Mobile broadband is growing rapidly in developing nations according to a report by the International Telecommucation Union-ITU. This could improve the lives and earning potential of poor people.
According to the report, “The number of active mobile- broadband subscriptions per 100 inhabitants continues to grow strongly, with an 18.4 per cent year-on-year growth.
Mobile-cellular subscriptions have also continued to grow, while fixed-telephone subscriptions continue to decline steadily.”
The correlation between level of development and uptake of mobile subscriptions is much weaker-the report highlighted- reflecting the better affordability and availability of mobile compared with fixed network connections.
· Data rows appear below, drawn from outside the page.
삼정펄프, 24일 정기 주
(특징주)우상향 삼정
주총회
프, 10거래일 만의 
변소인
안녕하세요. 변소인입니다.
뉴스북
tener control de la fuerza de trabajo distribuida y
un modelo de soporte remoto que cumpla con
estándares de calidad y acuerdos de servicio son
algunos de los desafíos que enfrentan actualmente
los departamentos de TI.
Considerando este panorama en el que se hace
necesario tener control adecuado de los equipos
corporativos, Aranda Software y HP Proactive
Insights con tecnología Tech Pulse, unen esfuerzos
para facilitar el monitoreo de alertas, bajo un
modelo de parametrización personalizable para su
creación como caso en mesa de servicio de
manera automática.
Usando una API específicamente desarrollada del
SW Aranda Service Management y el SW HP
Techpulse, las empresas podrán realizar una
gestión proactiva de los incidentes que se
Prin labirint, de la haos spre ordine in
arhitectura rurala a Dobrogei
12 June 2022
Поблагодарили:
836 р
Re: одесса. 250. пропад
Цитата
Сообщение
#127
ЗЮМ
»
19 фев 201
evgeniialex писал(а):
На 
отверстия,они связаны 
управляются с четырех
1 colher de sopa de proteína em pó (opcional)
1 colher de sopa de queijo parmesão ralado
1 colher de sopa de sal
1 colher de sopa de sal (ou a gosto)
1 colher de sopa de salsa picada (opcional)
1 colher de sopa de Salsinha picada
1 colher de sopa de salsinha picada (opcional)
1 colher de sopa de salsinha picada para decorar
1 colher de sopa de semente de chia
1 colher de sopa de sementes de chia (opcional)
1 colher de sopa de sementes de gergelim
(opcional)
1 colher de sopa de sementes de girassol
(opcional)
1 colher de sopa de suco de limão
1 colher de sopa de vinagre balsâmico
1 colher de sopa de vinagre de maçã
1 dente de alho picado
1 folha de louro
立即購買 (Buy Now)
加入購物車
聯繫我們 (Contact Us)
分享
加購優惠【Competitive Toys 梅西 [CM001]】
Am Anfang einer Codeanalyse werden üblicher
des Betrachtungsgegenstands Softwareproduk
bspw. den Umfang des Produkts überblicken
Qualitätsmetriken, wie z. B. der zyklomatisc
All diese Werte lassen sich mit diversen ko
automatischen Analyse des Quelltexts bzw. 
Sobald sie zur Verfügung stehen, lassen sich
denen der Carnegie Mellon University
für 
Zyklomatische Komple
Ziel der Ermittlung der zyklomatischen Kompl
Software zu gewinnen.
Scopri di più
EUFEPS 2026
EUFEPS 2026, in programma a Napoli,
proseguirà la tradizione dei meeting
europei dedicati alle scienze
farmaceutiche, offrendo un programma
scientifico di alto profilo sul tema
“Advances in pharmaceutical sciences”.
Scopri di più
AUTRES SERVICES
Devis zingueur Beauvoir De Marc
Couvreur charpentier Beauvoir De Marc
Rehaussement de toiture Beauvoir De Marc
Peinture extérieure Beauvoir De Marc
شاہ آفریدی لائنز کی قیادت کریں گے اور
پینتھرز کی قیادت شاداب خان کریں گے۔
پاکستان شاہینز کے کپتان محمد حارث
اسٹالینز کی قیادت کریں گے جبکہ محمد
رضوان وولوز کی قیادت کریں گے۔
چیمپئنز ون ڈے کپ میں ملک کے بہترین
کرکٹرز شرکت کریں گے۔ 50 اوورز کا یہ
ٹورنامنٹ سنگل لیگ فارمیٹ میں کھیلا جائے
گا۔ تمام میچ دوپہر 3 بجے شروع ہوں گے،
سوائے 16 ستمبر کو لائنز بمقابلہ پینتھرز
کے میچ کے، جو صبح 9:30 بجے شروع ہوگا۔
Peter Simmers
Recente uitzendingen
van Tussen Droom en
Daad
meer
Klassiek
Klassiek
Based on the countries for which data is available, the ITU report stated that, it appears that mobile phone ownership is correlated with income levels. Surprisingly, the lowest mobile phone ownership rates are found in Africa and South Asia.
A 2019 GSMA report drew attention on the same subject. “Affordability, literacy and digital skills, a perceived lack of relevance, and safety and security concerns are the most important barriers to mobile ownership and mobile internet use for women.
Affordability, particularly of handsets, is the top barrier to mobile ownership, while literacy and digital skills are the main factors limiting mobile internet use among those who are aware of it.”
A Widening Gender Gap
Closing the gender gaps in mobile ownership and usage represents for mobile operators an estimated additional $140 billion in revenue to the mobile industry over the next five years.
“In 24 of the 85 countries for which data are available, a higher proportion of women than men own a mobile phone, although the gap is usually quite small.
However, for 23 of the 58 countries where more men than women own a mobile phone, the gender gap is over 10 per cent, and in 14 of those countries over 20 per cent” stated the ITU report.
The report also noted a significant trend that most countries with a large gender gap in mobile phone ownership have a large gender gap among Internet users.
The GSMA report elaborates on this developing trend. “Women in low- and middle-income countries are 10 per cent less likely than men to own a mobile, which translates into 197 million fewer women than men owning a mobile phone. As mobile subscriber growth slows, the gender gap in mobile ownership is not closing.”
The usage gap-the GSMA stated- is also reflected in mobile spending. “Across low- and middle-income countries, female mobile owners spend on average 17 per cent less than men on mobile services.
This spending gap is evident even in countries where there is not a gender gap in mobile ownership or mobile internet use. This is an opportunity for operators in all markets to increase ARPU7 by equalising usage.”